In a week when we are much concerned with the conduct of kings - future ones, at any rate - it is instructive to see a show in which a debate about the nature of monarchy is placed firmly centre stage.

The King and I, Rodgers and Hammerstein's melody-packed musical of 1951, deals with the Siamese court of the mid-19th-century, which was clearly very different from that of Britain today. The King (Kevin Gray) tells his children's newly appointed teacher Anna Leonowens (Elizabeth Renihan) that his offspring from his many wives numbers "only" (!) 67. "I began very late," he adds.

We are destined to meet only a select group of these winsome youngsters whose antics -- especially those of the Crown Prince (Omar Al Khina) -- add hugely to our enjoyment of this gloriously colourful production. The schoolroom scene, which features what is for me the show's best number, Getting to Know You, is a particular delight.

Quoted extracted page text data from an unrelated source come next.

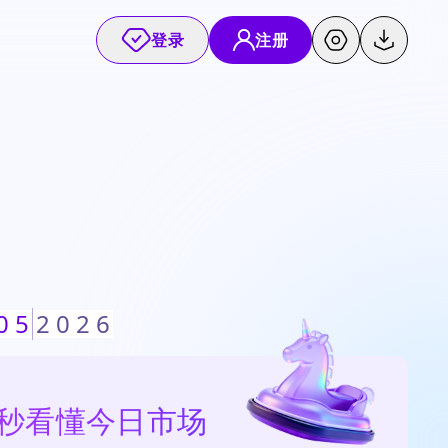
登录
注册
0
5
2
0
2
6
0秒看懂今日市场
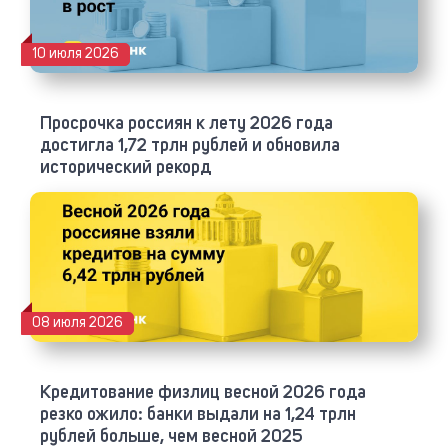
10 июля 2026
Просрочка россиян к лету 2026 года
достигла 1,72 трлн рублей и обновила
исторический рекорд
08 июля 2026
Кредитование физлиц весной 2026 года
резко ожило: банки выдали на 1,24 трлн
рублей больше, чем весной 2025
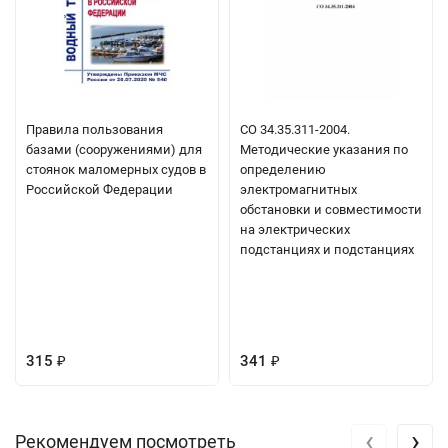
Правила пользования
СО 34.35.311-2004.
базами (сооружениями) для
Методические указания по
стоянок маломерных судов в
определению
Российской Федерации
электромагнитных
обстановки и совместимости
на электрических
подстанциях и подстанциях
315
341
₽
₽
‹
›
Рекомендуем посмотреть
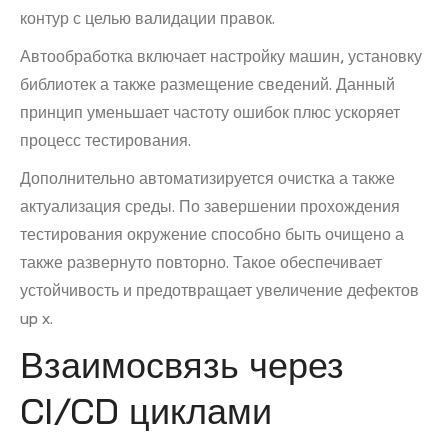
контур с целью валидации правок.
Автообработка включает настройку машин, установку
библиотек а также размещение сведений. Данный
принцип уменьшает частоту ошибок плюс ускоряет
процесс тестирования.
Дополнительно автоматизируется очистка а также
актуализация среды. По завершении прохождения
тестирования окружение способно быть очищено а
также развернуто повторно. Такое обеспечивает
устойчивость и предотвращает увеличение дефектов
up x.
Взаимосвязь через
CI/CD циклами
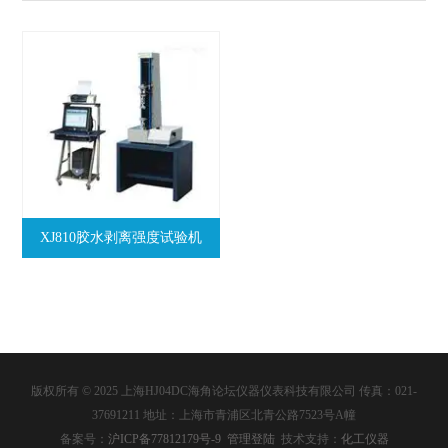
XJ810胶水剥离强度试验机
版权所有 © 2025 上海HJ04DC海角论坛仪器仪表科技有限公司 传真：021-
37691211 地址：上海市青浦区北青公路7523号A幢
备案号：
沪ICP备77812179号-9
管理登陆
技术支持：
化工仪器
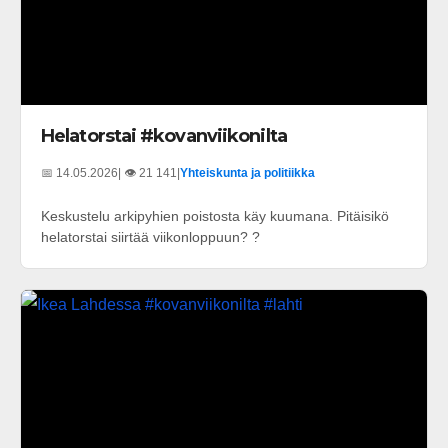
Helatorstai #kovanviikonilta
📅 14.05.2026
| 👁️ 21 141
|
Yhteiskunta ja politiikka
Keskustelu arkipyhien poistosta käy kuumana. Pitäisikö
helatorstai siirtää viikonloppuun? ?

But this is far from being the only great song. This is not the sort of 'melody lite' musical we grew accustomed to later in the 20th century. Just hear Anna and her young son Louis (Thomas Siman) on I Whistle a Happy Tune, or Something Wonderful from the King's 'senior wife' Lady Thiang (Gina Respall) or We Kiss in a Shadow from the lovely Tuptim (Yanle Zhong) -- sent from Burma as a "present" to the King -- and her lover from home, Lun Tha (Alex Beuselinck), who is in hiding at the palace.

This grand establishment is well presented in Emma Ryott's designs, decked out with sumptuous maroon and gold. More visual splendour comes in the show's ballet, the charming Siamese version of Uncle Tom's Cabin, with features that would have come as a surprise to its creator Harriet Beecher Stowe.

The clash of cultures between the crinoline-clad Anna -- Victorian in most senses of the word -- and the strutting, autocratic and pampered (now that does suggest the House of Windsor) King is powerfully presented in the performances of the two central players. But while Ms Renihan is lucidity itself, it is sometimes hard to follow what Mr Gray is saying, possibly because his accent occasionally veers more towards guttural German than the magical East.

At the end, Western values appear to have triumphed, but too late for the King, who dies in the closing scene. The sight of his corpse lying in state is something else that invites interesting comparisons in this week of a Pontiff's death.